Immediately after graduation, I spent a couple of years writing an article that was never published (although part of it were spun off into other publications. I still rather like the article, but it never really got traction with anyone else. Fine, whatever.) As I got my first job and contemplated my career on the tenure track, I began to realize that a deliberate approach to writing, while rewarding, was hardly sustainable if I planned on producing enough publications for tenure. To this end, I decided to train myself to write more quickly.
To guide this effort, I attempted (with varying success) to follow three rules: (1) write every day, (2) write in active voice, (3) keep my sentences simple.
Everything else would be more or less gravy. For example, I recognized that I should, whenever possible, follow the rules of grammar. I also paid some attention to my style, (such as it was) in much the same way that I pay attention to my lawn. I assume that my lawn will develop in a way most suited to its purpose. In other words, it’ll become the best lawn it can be if left to itself. Finally, I still revise, but my revisions are usually mechanical rather than writerly.
The blog was a key tool in my effort to write more and more quickly. By waking up every morning and writing 500-1000 words while I drank my coffee, I developed some kind of writing muscles which helped me write more efficiently over the course my day. As readers of this blog know, the emphasis on speed and efficiency over quality ensured that my blog was usually basically comprehensible, if not stylistically appealing. Even I realize that I use too many adverbs and rely on too many particles (however, of course, in other words, that is to say…) to try to breath life into my otherwise moribund style.
Over the past few years, I’ve been reading more good writing in my capacity as editor of North Dakota Quarterly. I not only read submissions to the Quarterly, but subscribe to a number of little magazines and literary journals that regularly feature some of the best non-fiction writers working today. I’m regularly amazed by their ability to turn a phrase, their elegance of both sentences structure and argument, and their vast vocabulary. The more I read their work, the more I want to emulate their prose.
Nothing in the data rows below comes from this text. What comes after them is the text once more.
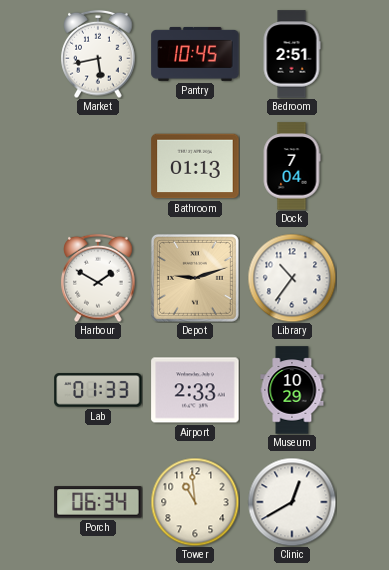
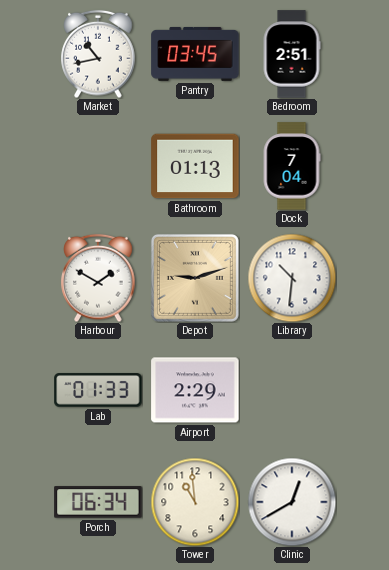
Market: 5:43 -> 10:43
Pantry: 10:45 -> 03:45
Library: 10:36 -> 10:31
Airport: 2:33 -> 2:29
Museum: 10:29 -> none
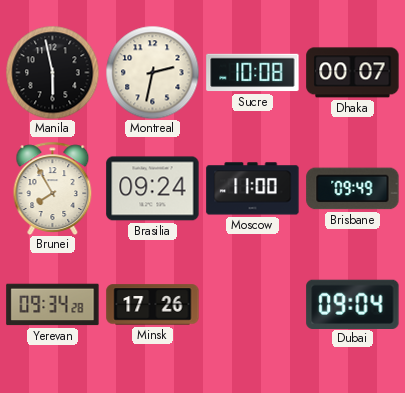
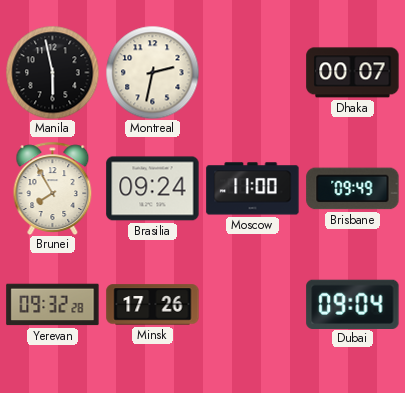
Sucre: 10:08 -> none
Yerevan: 09:34 -> 09:32
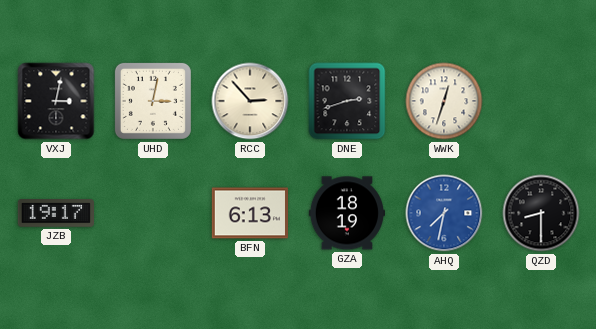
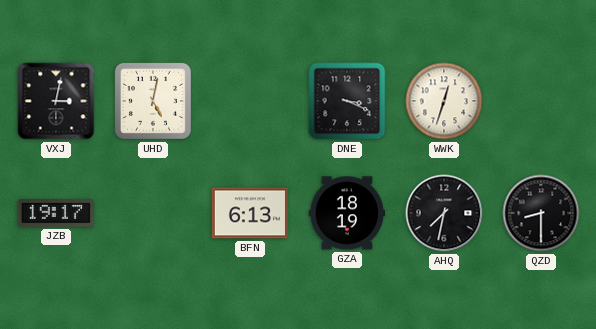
UHD: 3:02 -> 5:02
RCC: 2:53 -> none
DNE: 2:42 -> 3:19
AHQ dial: blue -> black
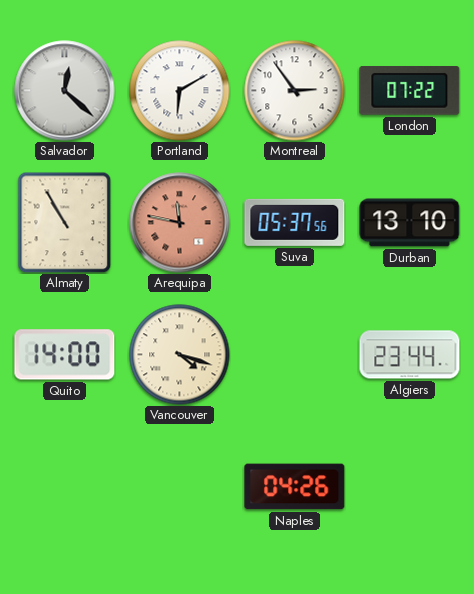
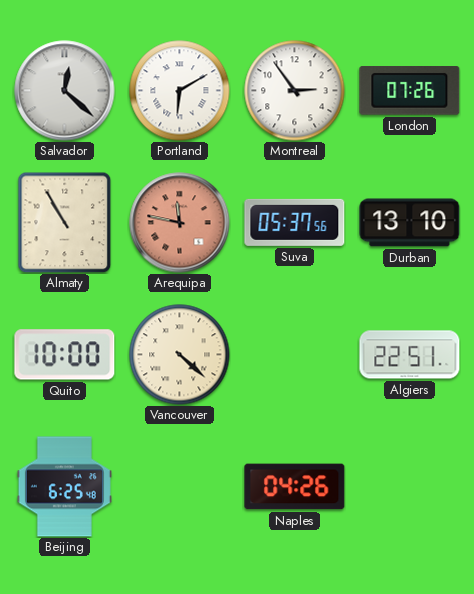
London: 07:22 -> 07:26
Quito: 14:00 -> 10:00
Vancouver: 4:18 -> 4:22
Algiers: 23:44 -> 22:51
Beijing: none -> 6:25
I also have spent a good bit of time with various guides to good academic writing and editing (especially the series published by University of Chicago). Many of these works have helped me think more clearly about writing (and research) as a process with useful attention to matters of organization, but few of them offer substantive insights into matters of style. It’s clear, as one might expect, that style is something that comes from reading and writing deliberately. I need to read with greater attention to how others write and then attempt to apply these lessons to my own prose.
The downside of this is that it requires me to write less quickly and probably less often and to shift time each week from “writing practice” (where I am now probably just reinforcing bad habits) to the craft of reading. Like most academics, I read about 50-70 books per year. About 10% of those are now fiction. I suspect that I’d become a better writer if I added to that list another 5-7 quality non-fiction books. This seems like a reasonable goal, but, as always, change is hard.